Она кивнула, глядя огромными от ужаса глазами. Сделала шаг ближе и поднырнула под руку, позволив опереться о себя.
«Есть только один способ», — отвечала Топь, пока их общее тело стояло, пошатываясь, наблюдало, как белгрские суда избавляются от сломанных вёсел, как спешно собирают моряков с утонувших галер, как продолжает размеренный и бесполезный обстрел города флотилия из шести барок. Ладьи северных князьков исчезли, не оставив и следа своего присутствия.
— Шакалы, — прошептали искусанные в кровь губы.
«Есть только один путь. Мы должны стать единым целым».
«Как это будет?» — Сет, наконец, нашёл способ справиться с болью. Следовать ей. Раскачиваться, словно на волнах, от пика к пику, от гребня к гребню. Словно боль была морем. Тёплым, горячим, обжигающим.
«Не знаю, — ответила Топь. — Я держу мальчишку… Мы вдвоём держим его».
«Что будет, если мы отпустим?»
«Не знаю. Может быть, он обретёт свою суть. А может, умрёт… Мы… изменили его».
Сет прикрыл глаза.
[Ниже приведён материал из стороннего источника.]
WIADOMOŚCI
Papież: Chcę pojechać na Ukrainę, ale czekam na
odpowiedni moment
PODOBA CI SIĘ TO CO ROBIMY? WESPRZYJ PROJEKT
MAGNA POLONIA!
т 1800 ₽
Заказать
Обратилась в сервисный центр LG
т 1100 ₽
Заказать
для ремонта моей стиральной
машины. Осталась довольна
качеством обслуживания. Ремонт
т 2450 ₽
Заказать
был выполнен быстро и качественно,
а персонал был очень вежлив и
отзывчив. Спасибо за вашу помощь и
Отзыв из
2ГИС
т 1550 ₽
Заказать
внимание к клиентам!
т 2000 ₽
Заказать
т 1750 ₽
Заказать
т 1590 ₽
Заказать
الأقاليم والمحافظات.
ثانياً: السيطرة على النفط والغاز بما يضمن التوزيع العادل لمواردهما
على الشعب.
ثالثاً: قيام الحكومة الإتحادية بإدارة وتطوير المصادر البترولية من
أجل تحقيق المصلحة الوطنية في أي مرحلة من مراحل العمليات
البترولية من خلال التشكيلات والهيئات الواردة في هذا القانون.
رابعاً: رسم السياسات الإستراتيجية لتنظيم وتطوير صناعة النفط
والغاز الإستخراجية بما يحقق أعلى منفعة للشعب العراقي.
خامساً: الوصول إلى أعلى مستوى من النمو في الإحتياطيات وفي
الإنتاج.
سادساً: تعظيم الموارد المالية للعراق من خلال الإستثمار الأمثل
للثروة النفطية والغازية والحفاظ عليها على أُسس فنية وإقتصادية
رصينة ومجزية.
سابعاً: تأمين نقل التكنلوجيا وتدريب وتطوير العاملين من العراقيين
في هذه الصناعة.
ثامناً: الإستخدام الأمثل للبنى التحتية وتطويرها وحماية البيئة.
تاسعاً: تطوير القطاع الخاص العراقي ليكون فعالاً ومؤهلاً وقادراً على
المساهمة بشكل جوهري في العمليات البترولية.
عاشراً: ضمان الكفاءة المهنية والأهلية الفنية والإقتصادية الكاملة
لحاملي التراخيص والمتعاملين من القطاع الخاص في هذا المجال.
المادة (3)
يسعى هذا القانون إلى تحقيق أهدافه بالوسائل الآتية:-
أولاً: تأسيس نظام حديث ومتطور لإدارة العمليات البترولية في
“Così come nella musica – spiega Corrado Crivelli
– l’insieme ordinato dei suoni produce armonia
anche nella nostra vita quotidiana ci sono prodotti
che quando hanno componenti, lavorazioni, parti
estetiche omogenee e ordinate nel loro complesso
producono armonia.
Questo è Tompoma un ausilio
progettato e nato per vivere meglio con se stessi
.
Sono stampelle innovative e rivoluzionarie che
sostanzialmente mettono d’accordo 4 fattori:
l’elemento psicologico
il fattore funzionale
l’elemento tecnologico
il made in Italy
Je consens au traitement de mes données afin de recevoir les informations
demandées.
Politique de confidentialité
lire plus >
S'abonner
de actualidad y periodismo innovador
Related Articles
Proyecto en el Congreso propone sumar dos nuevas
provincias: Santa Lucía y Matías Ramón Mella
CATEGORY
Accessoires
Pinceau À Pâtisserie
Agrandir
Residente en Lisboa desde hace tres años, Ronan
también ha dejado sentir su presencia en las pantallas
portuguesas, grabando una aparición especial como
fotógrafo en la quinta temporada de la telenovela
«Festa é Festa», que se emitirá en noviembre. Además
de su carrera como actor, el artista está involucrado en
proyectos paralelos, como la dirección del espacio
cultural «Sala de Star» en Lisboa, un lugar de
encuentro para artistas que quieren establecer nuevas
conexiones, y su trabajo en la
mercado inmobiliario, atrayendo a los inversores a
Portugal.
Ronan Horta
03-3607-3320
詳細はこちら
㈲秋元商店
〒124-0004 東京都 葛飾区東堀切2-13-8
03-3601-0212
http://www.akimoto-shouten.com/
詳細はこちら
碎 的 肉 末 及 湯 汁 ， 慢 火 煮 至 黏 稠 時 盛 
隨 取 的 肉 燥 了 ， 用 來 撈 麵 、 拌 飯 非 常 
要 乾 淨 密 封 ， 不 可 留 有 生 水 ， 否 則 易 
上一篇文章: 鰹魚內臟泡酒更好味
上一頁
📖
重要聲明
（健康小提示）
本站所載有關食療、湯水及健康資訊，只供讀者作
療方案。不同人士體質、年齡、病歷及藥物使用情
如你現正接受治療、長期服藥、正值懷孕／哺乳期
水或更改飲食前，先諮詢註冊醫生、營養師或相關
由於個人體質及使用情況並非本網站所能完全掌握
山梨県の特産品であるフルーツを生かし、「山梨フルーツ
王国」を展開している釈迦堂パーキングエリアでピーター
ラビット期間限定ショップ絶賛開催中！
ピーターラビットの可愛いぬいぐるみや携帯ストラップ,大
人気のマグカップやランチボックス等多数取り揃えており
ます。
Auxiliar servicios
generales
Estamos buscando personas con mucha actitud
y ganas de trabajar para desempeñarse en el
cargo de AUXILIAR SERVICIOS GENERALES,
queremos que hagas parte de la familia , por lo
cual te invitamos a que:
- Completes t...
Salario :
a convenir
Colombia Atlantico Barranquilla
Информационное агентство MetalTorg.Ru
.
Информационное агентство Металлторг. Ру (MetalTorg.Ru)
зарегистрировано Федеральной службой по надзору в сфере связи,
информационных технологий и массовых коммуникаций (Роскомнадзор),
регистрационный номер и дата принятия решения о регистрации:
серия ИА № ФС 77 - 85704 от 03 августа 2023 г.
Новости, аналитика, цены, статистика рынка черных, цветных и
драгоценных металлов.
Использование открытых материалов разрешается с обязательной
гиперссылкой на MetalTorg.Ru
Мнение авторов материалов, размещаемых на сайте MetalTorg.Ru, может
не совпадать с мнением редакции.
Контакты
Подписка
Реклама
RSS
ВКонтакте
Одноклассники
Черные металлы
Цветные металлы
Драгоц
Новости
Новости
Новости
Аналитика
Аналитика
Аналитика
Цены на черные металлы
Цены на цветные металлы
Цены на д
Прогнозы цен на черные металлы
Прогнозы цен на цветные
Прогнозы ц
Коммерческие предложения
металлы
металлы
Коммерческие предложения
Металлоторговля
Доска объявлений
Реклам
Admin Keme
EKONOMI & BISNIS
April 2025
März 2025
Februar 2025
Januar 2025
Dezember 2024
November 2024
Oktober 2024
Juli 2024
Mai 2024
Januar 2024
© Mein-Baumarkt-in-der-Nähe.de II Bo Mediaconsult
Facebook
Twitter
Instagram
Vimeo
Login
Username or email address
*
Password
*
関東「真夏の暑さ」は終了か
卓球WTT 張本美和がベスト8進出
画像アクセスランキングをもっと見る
Справиться с этой болью было не так-то просто.
«Мне страшно».
«Мне тоже».
Они помедлили ещё миг, пытаясь запомнить, кем они были, и боясь потерять это знание.
Рато замер.
Затих так внезапно, что воин решил — всё, конец. Конец мальчишке. Конец всему. Но над обмякшим тельцем, поглощая его, скрывая медленно с глаз, разливалось марево.
— Святой Отче, справедливый Бог Добра, Ты, Который никогда не ошибается, не лжёт, и не сомневается, и не боится смерти в мире бога чужого, слава Тебе! — выдохнул Марк слова, которые не повторял уже восемьсот лет.
Он стоял, вглядываясь, спеша различить суть мальчишки.
Девочка в короткой тунике. Ведьма, прекрасная, как никогда. Юродивый, неизменно остающийся собой. Старуха, придавленная собственной немощью, обессиленно откинувшаяся на расстеленном одеяле.
Силуэт горбуна клубился мраком. Но всё же оставался человеческим силуэтом. И ворон скакал по его горбу.
Рато полностью скрылся в расплывшемся мареве, и даже мечущейся крысы больше не было видно. Воин вглядывался, ожидая увидеть лик ребёнка… или зверя, но видел лишь размытый туман, размеренно колышущийся туман безо всяких очертаний. А потом светляки тихо опустились в траву.